Japan is one of the most polite and structured societies that we have visited and I did follow most of their cultural etiquette rules. However, the no eating and drinking rule while walking was one etiquette rule that a DUDE like myself simply could not ABIDE BY. A few times, I would wander away with my Japanese snack food in hand and mouth subsequently fully loaded, despite the fact that it’s considered a no-no. I did feel a bit of shame but was never sent to the box.
Usually one would scoff at purchasing any sort of cooked food item at a 7-11 in America and rightfully so. A slushee…….maybe. Basically, you would have to be either really drunk or stoned off your tree at 2AM to even think about pulling the trigger and eating one of those hot dogs on those rotating hot dog grills. In Japan, they have both 7-11’s and Family Mart’s that actually serve up real food and great snacks, all without the risk of contracting Hepatitis A. Upon arrival, I told Barbie that I read the ubiquitous, Family Mart’s convenience store chain sell fried chicken patties that many rave about. Being the food connoisseur that she is, she laughed at Big Doug during our first two weeks in Japan. Then one day, hungry and no other choices in sight, she finally succumbed and purchased a piece of fried chicken. After the first bite, a wide satisfied smile appeared, followed by her proclamation, “This shit is good”. So next time you find yourself in Japan with your lady hungry, with only a Family Mart in sight, just bite the bullet and go buy yourself a fried chicken patty and thank me later.

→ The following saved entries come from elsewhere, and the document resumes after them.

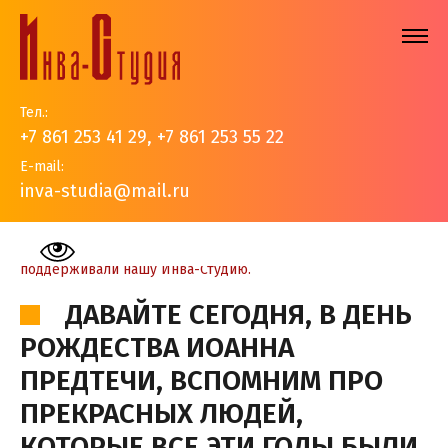
Тел.:
+7 861 253 41 29
,
+7 861 253 55 22
E-mail:
inva-studia@mail.ru
На главную
>
События
>
Новости
>
Давайте сегодня, в
день Рождества Иоанна Предтечи, вспомним про
прекрасных людей, которые все эти годы были рядом,
поддерживали нашу Инва-Студию.
ДАВАЙТЕ СЕГОДНЯ, В ДЕНЬ
РОЖДЕСТВА ИОАННА
ПРЕДТЕЧИ, ВСПОМНИМ ПРО
ПРЕКРАСНЫХ ЛЮДЕЙ,
КОТОРЫЕ ВСЕ ЭТИ ГОДЫ БЫЛИ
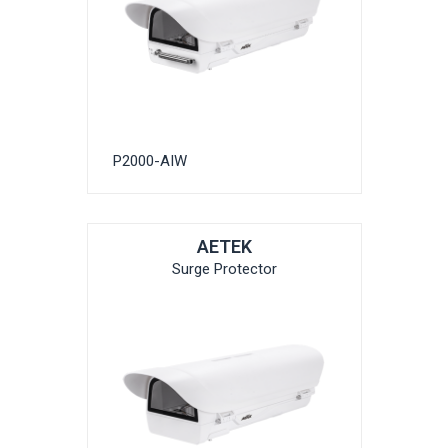
P2000-AIW
AETEK
Surge Protector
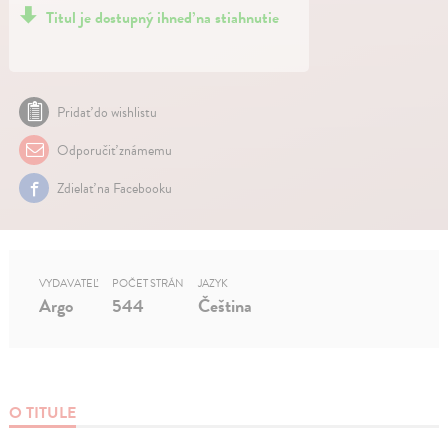
Titul je dostupný ihneď na stiahnutie
Pridať do wishlistu
Odporučiť známemu
Zdielať na Facebooku
VYDAVATEĽ
POČET STRÁN
JAZYK
Argo
544
Čeština
O TITULE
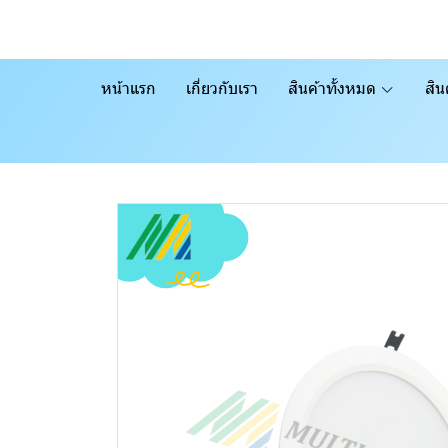
หน้าแรก
เกี่ยวกับเรา
สินค้าทั้งหมด
สิน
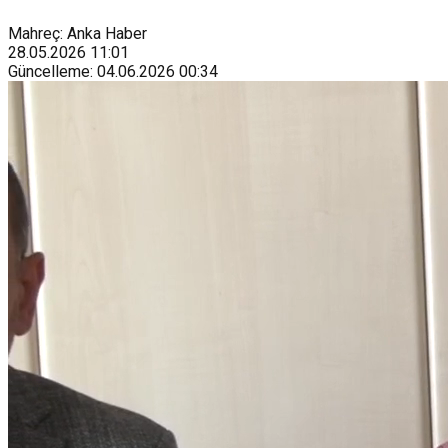
Mahreç: Anka Haber
28.05.2026
11:01
Güncelleme
:
04.06.2026
00:34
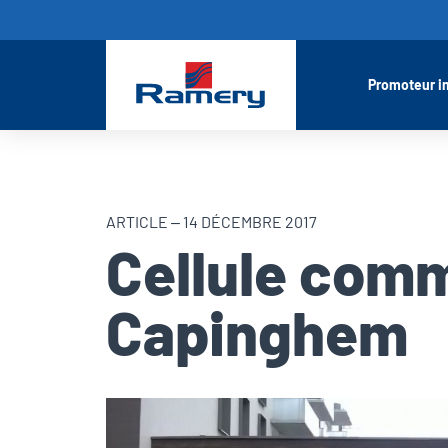
Promoteur i
ARTICLE – 14 DÉCEMBRE 2017
Cellule comm
Capinghem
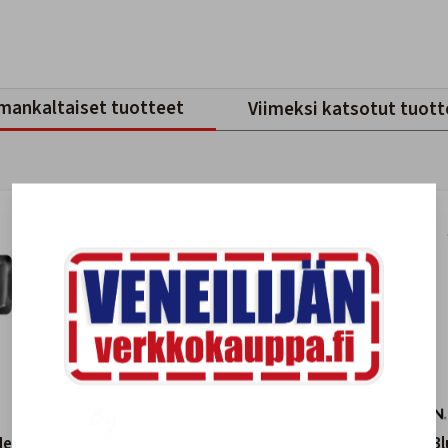
mankaltaiset tuotteet
Viimeksi katsotut tuott
Heading
Garmin Marine Network -
Garmin Bl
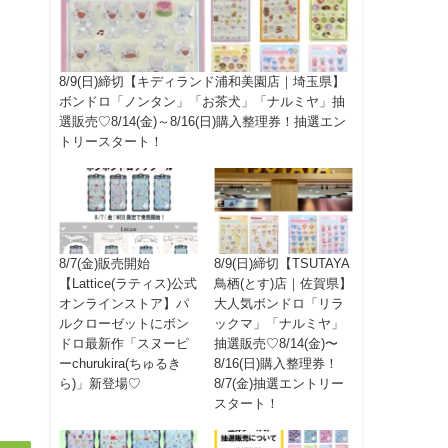
8/9(日)締切【キディランド浦和美園店｜埼玉県】
ボンドロ「ノンタン」「お茶犬」「ナルミヤ」抽
選販売♡8/14(金)～8/16(日)購入整理券！抽選エン
トリースタート！
8/7(金)販売開始
8/9(日)締切【TSUTAYA
【Lattice(ラティス)公式
鳥栖(とす)店｜佐賀県】
オンラインストア】パ
大人気ボンドロ「リラ
ルクローゼットにボン
ックマ」「ナルミヤ」
ドロ最新作「スヌーピ
抽選販売♡8/14(金)〜
ーchurukira(ちゅるき
8/16(日)購入整理券！
ら)」新登場♡
8/7(金)抽選エントリー
スタート！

The other big street food items in Osaka include:
Tonkatsu (pork cutlet), Takoyaki (fried octopus dumplings), Okonomiyaki (savory seafood pancakes), Kushiage (deep-fried skewers of meat and vegetables), Yakiton (grilled pork on skewers), Yakitori and Unagi (grilled eel)

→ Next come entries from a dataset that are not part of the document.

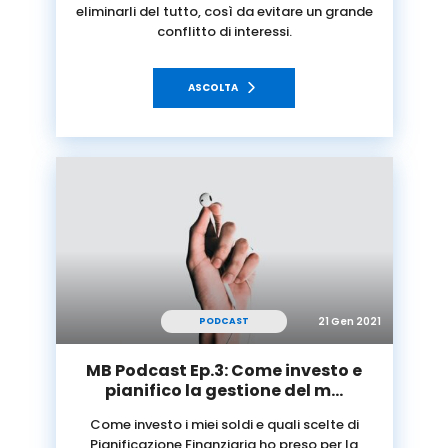
eliminarli del tutto, così da evitare un grande
conflitto di interessi.
ASCOLTA
21 Gen 2021
PODCAST
MB Podcast Ep.3: Come investo e
pianifico la gestione del m…
Come investo i miei soldi e quali scelte di
Pianificazione Finanziaria ho preso per la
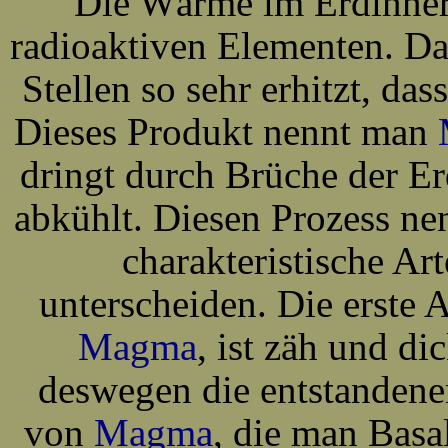
Die Wärme im Erdinnere
radioaktiven Elementen. D
Stellen so sehr erhitzt, das
Dieses Produkt nennt man
dringt durch Brüche der Er
abkühlt. Diesen Prozess n
charakteristische Ar
unterscheiden. Die erste A
Magma
, ist zäh und di
deswegen die entstandenen
von
Magma
, die man Basal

We took a day trip, using our JR Rail pass and headed 45 minutes east to Nara. Nara is known for its temples and deer that roam around the temples. Most people visit Nara for the temples but my animal loving Barbie was on a mission to check out and play with the deer. We had to cut our time short in Nara as the typhoon warning, that we originally thought we skirted was back on our track and nobody got time for no typhoon. We did manage to walk thru town and did a beeline to where the deer hangout in the park.
Usually deer want nothing to do with humans and go nowhere near us human cretens. However, in Nara, the deer are roaming all over the park and nearby temples. You have humans feeding them ‘deer biscuits’. You can purchase a pack of 5 big biscuits from the very business savvy ‘deer biscuit guy’ who seemingly has a hammerlock on the deer biscuit sales in Nara, without any competition in sight. The dude has a true monopoly over here.
I knew this place would be heaven for Barbie since she loves feeding animals (and that includes me). Well, Barbie had a surprise, or should I say scare of her life and almost shit in her pants. Fully expecting tame deer, once she showed her biscuits the deer came running and overwhelmed Po’ ole Barbie. As you can see from the video below, animal loving Barbie could not handle the heat that the deer threw her way. What a wimp, huh?
Admittedly, the deer can be pretty uncouth. But, at least the deer bow before they bite you in the ass and try to steal your entire pile of biscuits.
THRU THE BINOCS –
Have I told you that the Japanese know how to really shrink wrap shit?